Adair McPherson, fresh from the Wild Acres Writers’ Workshop in her home state of North Carolina, is full of energy — again — for a very daunting task: getting her manuscript published. Finding an agent and getting “The Devil’s Footpath” published may be as difficult as getting the piece written — and that was no easy task.
For the past eight years, Davis resident McPherson has been writing and rewriting her book while at the same time navigating the demands that come from raising a family of five — four boys and a girl — with her husband, Greg.
“For three years I used to get up at 5:30 a.m. and write for an hour and a half — it was the only time no one wanted a piece of me,” she said.
During another period of time she rented office space downtown to use as her office and one year she drove to Winters daily to work in a friend’s quiet house. Sometimes she wrote at the library and sometimes she would just leave the house and sit in the car and write.
Finally she had a body of work, a story, that she could call finished.
“I think it’s a good story and I’m proud of it,” she said in a recent interview.
“The Devil’s Footpath” is an historical novel set in Sierra Valley, Calif., in 1864 and New Bern, N.C., in 1824. The story hinges on the life of Zipporah Hess Maury, a violinist who, unlike her namesake (Moses’ wife), cannot quietly endure her 40 years in the wilderness and disappear.
When the story begins, Zipporah is an old eccentric skirting the edges of Sierra Valley. Ranchers call her Wild Ramp Mary after the garland of onions she wears around her neck and she seems harmless enough until she steals a rancher’s baby. So isolated that she lives in an abandoned gold mine, she gropes toward human connection and a way home. Her’s is a cautionary tale.
“She has made a mistake, but she doesn’t know how to correct it,” McPherson said.
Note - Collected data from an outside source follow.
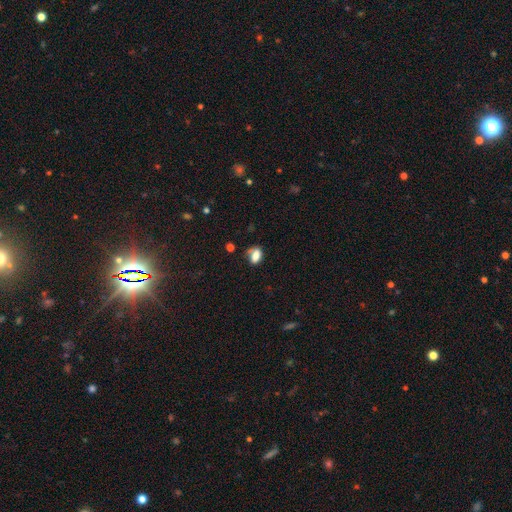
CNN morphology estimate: smooth 78%, featured or disk 11%, star or artifact 11%. Down the decision tree: how rounded — in between (82%); merging — none (50%).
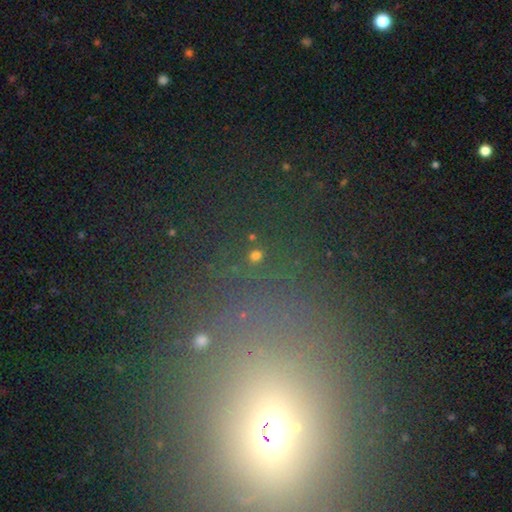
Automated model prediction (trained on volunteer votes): A smooth galaxy with no disk features (56%) that is round (89%).

Vote fractions:
- Smooth or featured? smooth: 56% / star or artifact: 36% / featured or disk: 7%
- How rounded? round: 89% / in between: 9% / cigar-shaped: 2%
- Merging? none: 81% / minor disturbance: 8% / merger: 6% / major disturbance: 5%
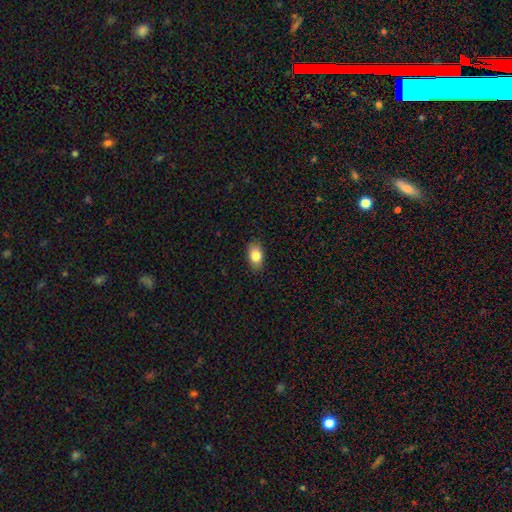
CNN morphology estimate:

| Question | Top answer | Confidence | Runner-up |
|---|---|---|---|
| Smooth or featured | smooth | 84% | featured or disk (8%) |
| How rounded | in between | 88% | round (10%) |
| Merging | none | 87% | minor disturbance (10%) |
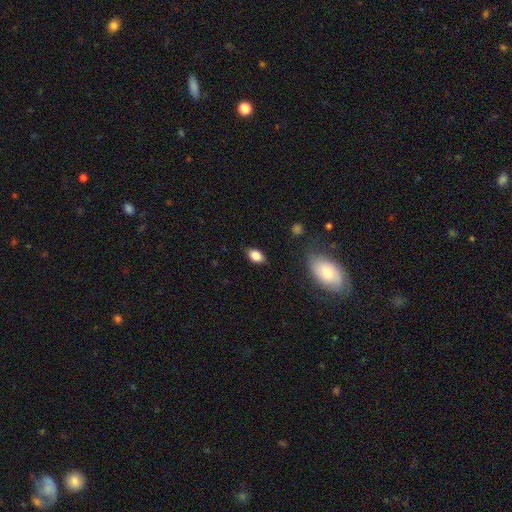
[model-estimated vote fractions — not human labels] The model was most divided on "merging": none: 79%, minor disturbance: 16%, major disturbance: 4%, merger: 1%. More confident: how rounded — in between (87%); smooth or featured — smooth (85%).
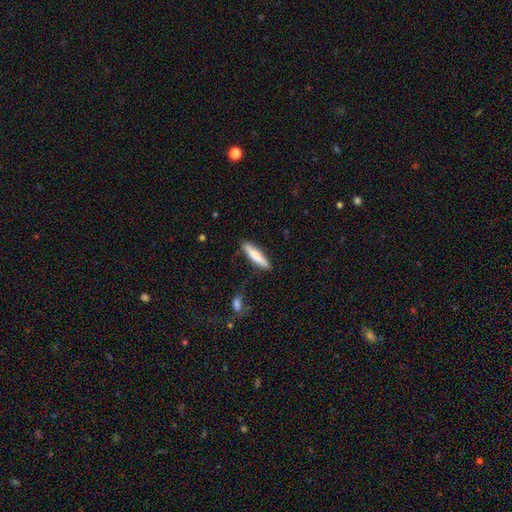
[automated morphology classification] This is likely a smooth galaxy (76%). How rounded: clearly cigar-shaped (80%). Merging: clearly none (82%).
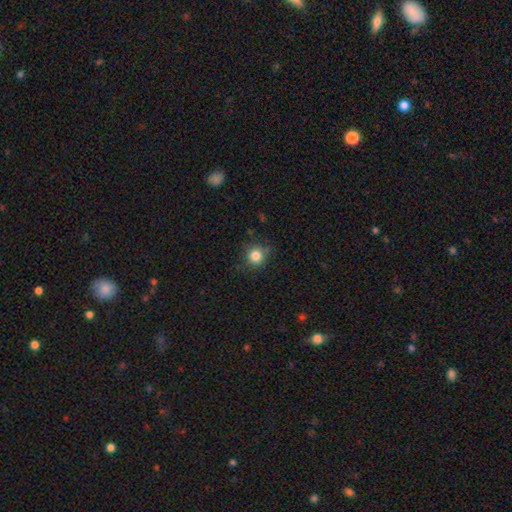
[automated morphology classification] A smooth galaxy with no disk features (83%) that is round (92%). Merging: none (82%).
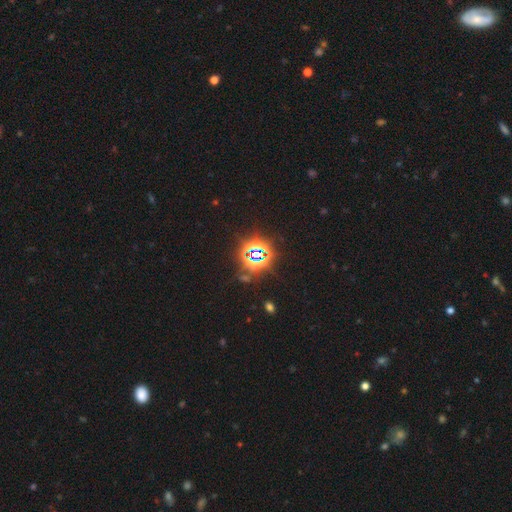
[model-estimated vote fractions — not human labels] Overall: star or artifact (81%).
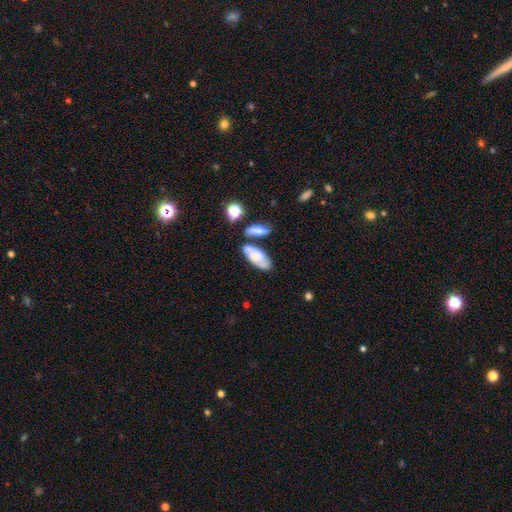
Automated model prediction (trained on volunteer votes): smooth-or-featured: smooth: 53% | featured or disk: 38% | star or artifact: 8%
  how-rounded: in between: 83% | cigar-shaped: 14% | round: 3%
  merging: none: 44% | merger: 29% | minor disturbance: 19% | major disturbance: 8%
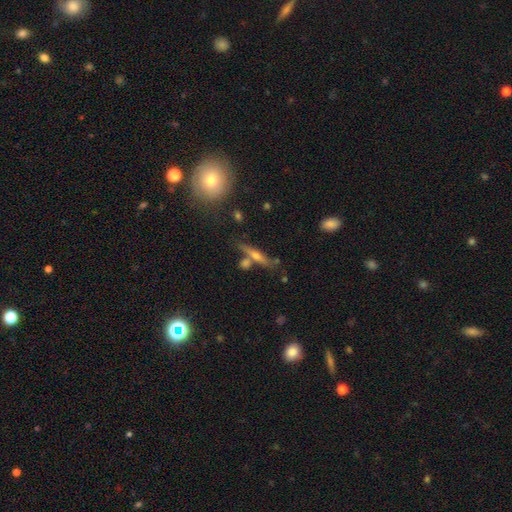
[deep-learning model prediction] Smooth or featured: featured or disk — 62% (smooth — 26%)
Edge-on disk: yes — 93% (no — 7%)
Edge-on bulge: rounded — 84% (none — 9%)
Merging: none — 70% (merger — 14%)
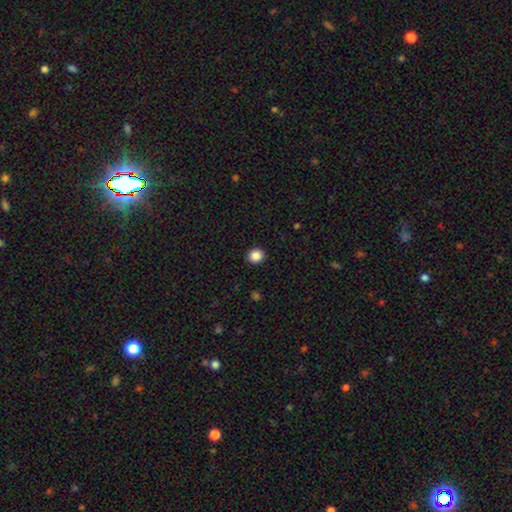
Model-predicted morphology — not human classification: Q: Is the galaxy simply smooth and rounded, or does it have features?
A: smooth — 87%.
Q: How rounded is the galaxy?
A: round — 88%.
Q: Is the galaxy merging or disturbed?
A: none — 93%.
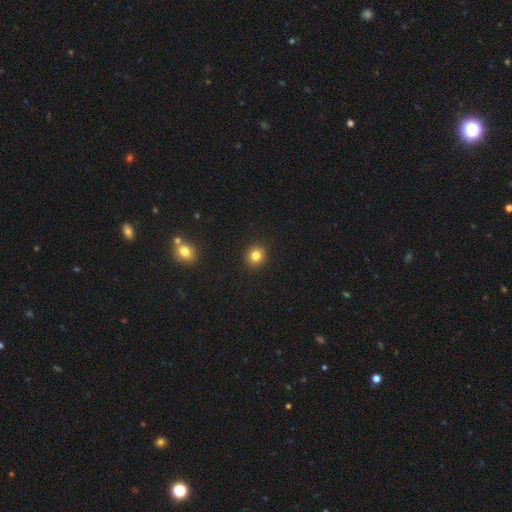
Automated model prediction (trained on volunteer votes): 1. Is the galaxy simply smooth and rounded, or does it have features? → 82% smooth, 12% star or artifact, 6% featured or disk.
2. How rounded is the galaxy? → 88% round, 11% in between, 1% cigar-shaped.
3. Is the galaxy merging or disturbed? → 92% none, 5% minor disturbance, 2% major disturbance, 1% merger.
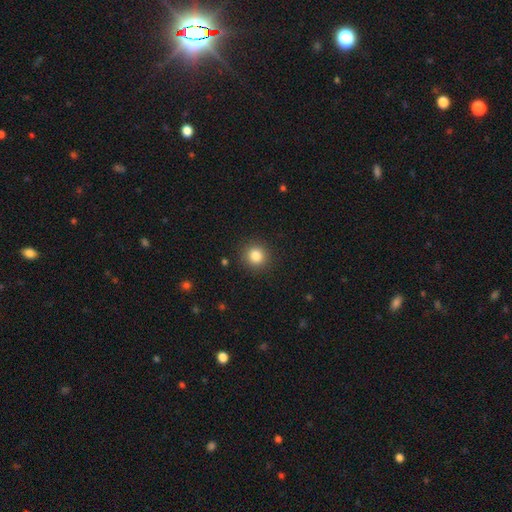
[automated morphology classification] This is clearly a smooth galaxy (84%). How rounded: clearly round (94%). Merging: clearly none (91%).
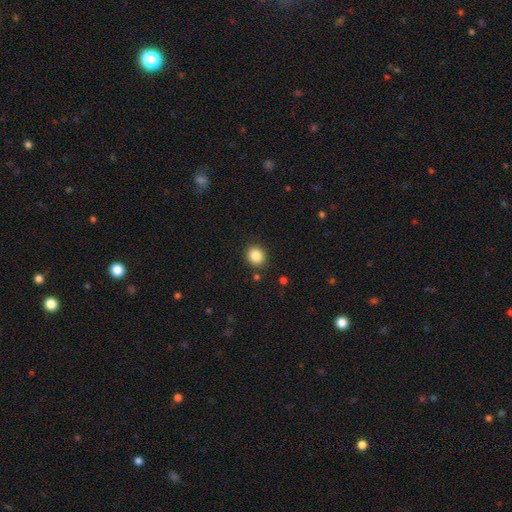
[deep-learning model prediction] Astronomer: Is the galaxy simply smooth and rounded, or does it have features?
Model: smooth — 86%.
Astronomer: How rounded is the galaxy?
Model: round — 74%.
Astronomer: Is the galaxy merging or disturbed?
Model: none — 88%.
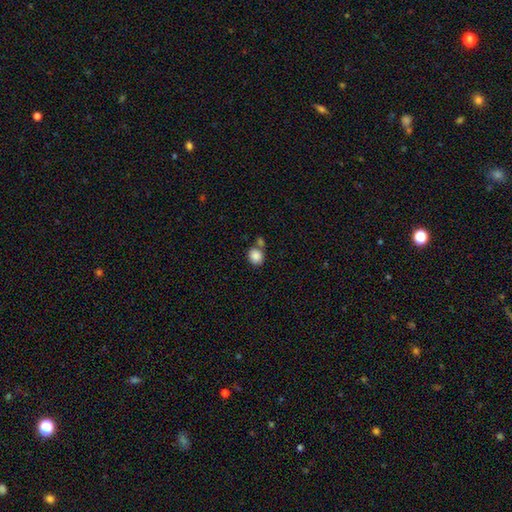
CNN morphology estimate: Smooth or featured?
  - smooth: 87% *
  - star or artifact: 9%
  - featured or disk: 4%
How rounded?
  - round: 73% *
  - in between: 26%
  - cigar-shaped: 1%
Merging?
  - none: 59% *
  - merger: 26%
  - minor disturbance: 11%
  - major disturbance: 4%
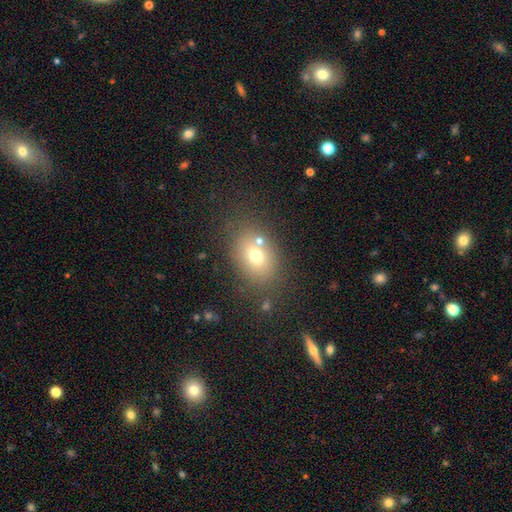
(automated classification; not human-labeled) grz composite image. It shows a smooth galaxy with no disk features (68%) that is in between round and cigar-shaped (66%). Merging: none (70%).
In fact, Zipporah needs to travel back East, back to the early days of her marriage, in order to reconnect.
McPherson graduated from University of North Carolina at Chapel Hill, got her master’s at Utah State and then a Ph.D. in psychology. She intended to follow an academic career, but life got in the way. She married in 1981 and after three moves and five kids she realized that the academic life was not going to work for her.
“I wanted to figure out something to do on my own schedule and it seemed like writing might work,” she said.
But she would be the first to admit that it’s difficult to stay positive if no one is offering to publish your manuscript.
That’s why the writers’ workshop she attended in July was such a boon.
She respected those leading the workshop — like novelist Ron Rash — and appreciated the comments made when her novel was work-shopped.
“I learned that I was really close (to completion) and they helped me identify the areas that needed more work. I also learned that a little (western Carolina) dialect goes a long way and … that I brought my secondary characters to life quickly. My use of the third-person omniscient voice was seamless.”
McPherson said it was wonderful spending a week with writers talking about their craft.
“It just stirs the creative juices,” she said.
The next step?
“The same step that I have been taking for several years. I will be sending out new query letters to agents — I’m just going to keep on going and it’s heartening to have a group of people say that it’s good.”